GIVEN TASK
Please edit the interview below by giving everything from "Elise Bauer: I took" down to "done its job." again, with "camera" changed to "device".

EXTRACT PROVIDED
[BEGIN]

Elise Bauer: I’ve been collecting recipes for a while. About the time that I put them on a blog, I was going through some really severe health issues to the point where I was no longer able to take care of myself. I had severe chronic fatigue, and I couldn’t work. I ended up having to move home with my parents right around that same time that the hand-coded recipes, I started putting them into a blog.
I arrived home in Sacramento. I had been trying to learn to cook from a distance from my parents for the previous couple of years. Now, here I was living with them, and I was too sick to work on a regular job, but everybody eats. Here I am at home with my parents who are fabulous home cooks, so I just started documenting what they were doing, and documenting the meals that they were making, and hovering over my mom and dad when they were cooking, and taking good notes and posting them.
This way, early on, I was able to gather some of our favorite recipes. Mostly, I wasn’t doing the cooking. They were, and I was documenting. The funny thing is I liked to joke that they just wouldn’t even let me cook that first year, because I didn’t know what I was doing. I was learning from them. I was the apprentice. The first couple of years, it was a lot like that. It was mostly me learning from them, documenting what they were doing, and writing about it.
Bjork Ostrom: Did you take pictures as well, or was it just texts?
Elise Bauer: I took pictures as well with a really small point and shoot camera.
Bjork Ostrom: Like a Canon powershot or something like that.
Elise Bauer: Like pre, like a Fuji film digital camera. I actually just found the camera in an old box, and told my mom that it was time to throw it away, 12 years old, not very useful.
Bjork Ostrom: You can retire this camera. It’s done its job.
Elise Bauer: Back then, it was a lot easier. You just took one little picture, and any picture was … There wasn’t as much focus on incredibly drop-dead gorgeous photography. The tools weren’t there, so the photography wasn’t as good, but the standards were lower than they are now. I should just say the standards are much higher than they were back then. It was just easier and faster, so I could easily write up a recipe that we had made. My headnotes were three sentences.

[END]

Stored entries
[BEGIN]

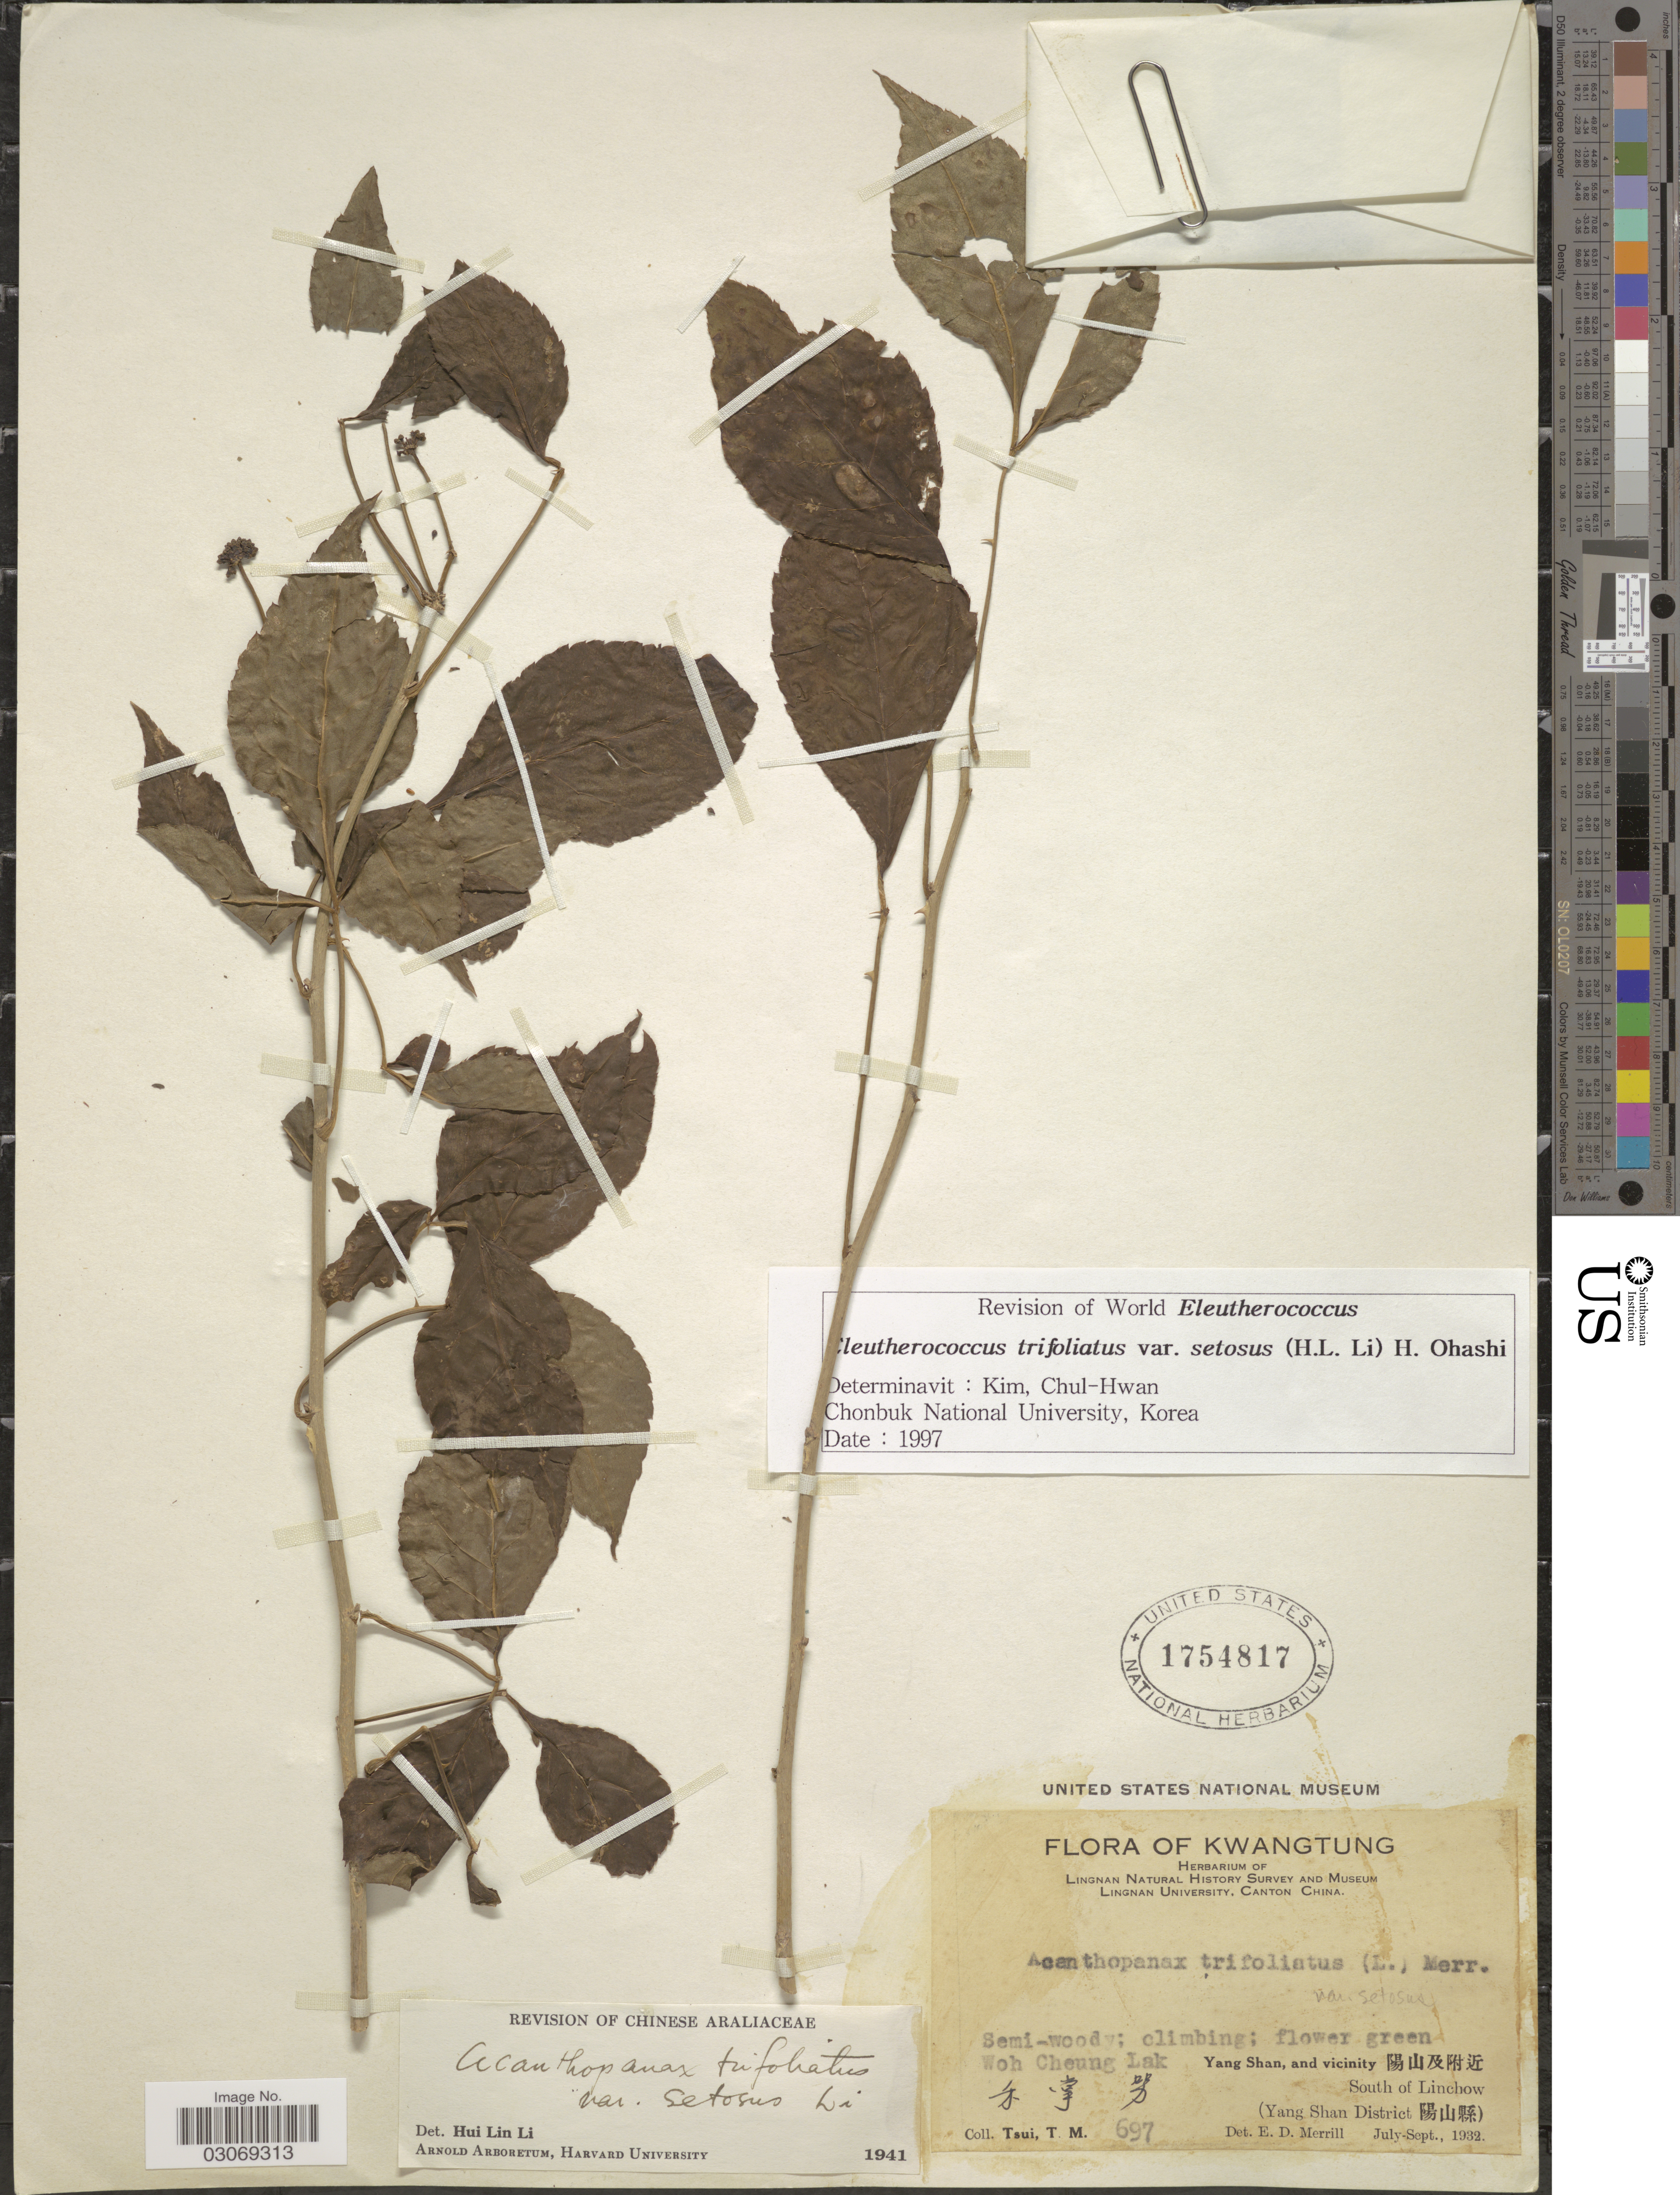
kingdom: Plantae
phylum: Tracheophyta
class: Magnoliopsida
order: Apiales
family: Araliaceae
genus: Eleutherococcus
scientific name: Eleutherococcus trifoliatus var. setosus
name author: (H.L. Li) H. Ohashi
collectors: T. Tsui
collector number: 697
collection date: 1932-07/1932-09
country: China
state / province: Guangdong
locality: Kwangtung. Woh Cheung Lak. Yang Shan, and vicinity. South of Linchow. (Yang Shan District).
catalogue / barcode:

[END]

SOLUTION
Elise Bauer: I took pictures as well with a really small point and shoot device.
Bjork Ostrom: Like a Canon powershot or something like that.
Elise Bauer: Like pre, like a Fuji film digital device. I actually just found the device in an old box, and told my mom that it was time to throw it away, 12 years old, not very useful.
Bjork Ostrom: You can retire this device. It’s done its job.